Most cars today have electrically adjustable wing mirrors. One day, while I was trying to adjust the angle of one of them, it would not respond.
I sent my car to the workshop to have it checked out. At first, I though perhaps the motor was just “stuck” or a cable was loose.
However, as it turned out, my car’s wing mirror motor is no longer working.
But when I told my mechanic to replace the motor, he replied that he would have to change the entire mirror. Isn’t it more cost-effective to just replace the motor, instead of the whole mirror?
Or would replacing the entire mirror actually be less expensive?
Modern wing mirrors have motors as well as linkages for horizontal and vertical movements.
Sometimes, they have a built-in indicator light too. Although not common in Singapore, some mirrors also incorporate heaters.
To replace this whole assembly simply because the wing mirror motor no longer functions is indeed wasteful.
Assuming proper checks were carried out to determine that a faulty motor was responsible, replacing it would be the logical solution.

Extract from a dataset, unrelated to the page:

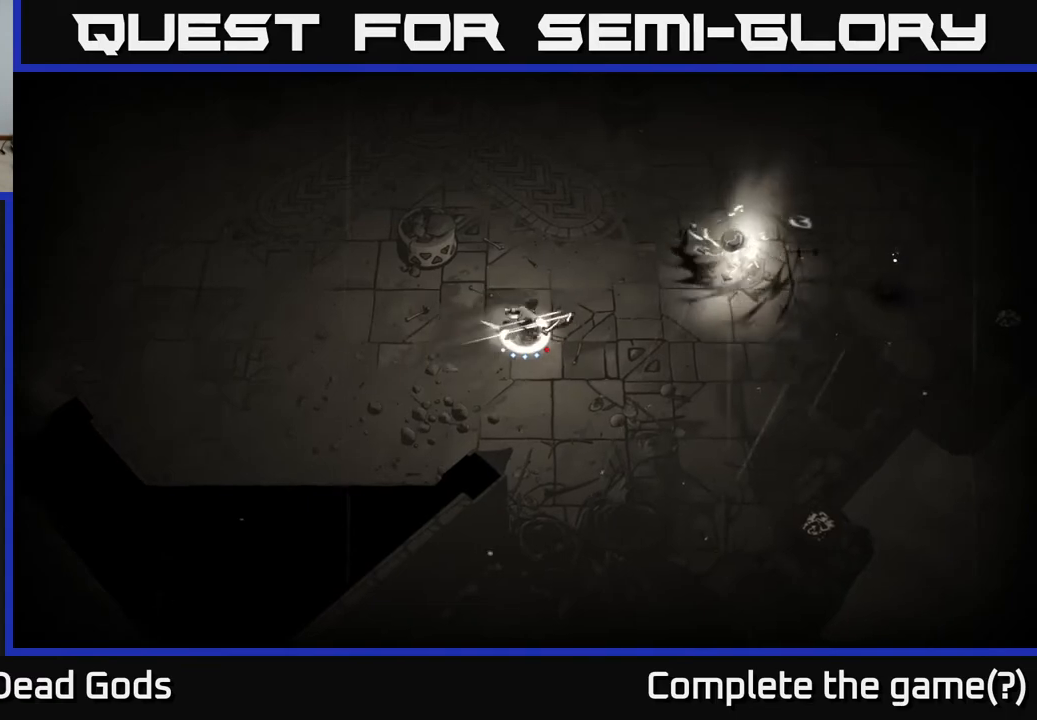
{"buttons": [], "left_stick": "right", "right_stick": "center", "events": []}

SAFETY TIP: HERE’S HOW TO ADJUST YOUR WING MIRRORS CORRECTLY
The reality is a bit more complicated.
Often, during manufacturing, the quickest and least expensive process is not sufficiently reversible.
What this means is that it may not be possible to disassemble a wing mirror easily.
Think of today’s wing mirror like a Swatch watch. Apart from replacing the battery, it is sealed and impossible to disassemble.
Most workshops will consider it uneconomical to disassemble a wing mirror to replace the wing mirror motor. More crucially, not many mechanics know how to do it.
And even if you manage to find one, the cost of replacing the wing mirror motor may be higher than replacing the entire mirror.
So, unless you can find a workshop which is able, there is really only one option available to you.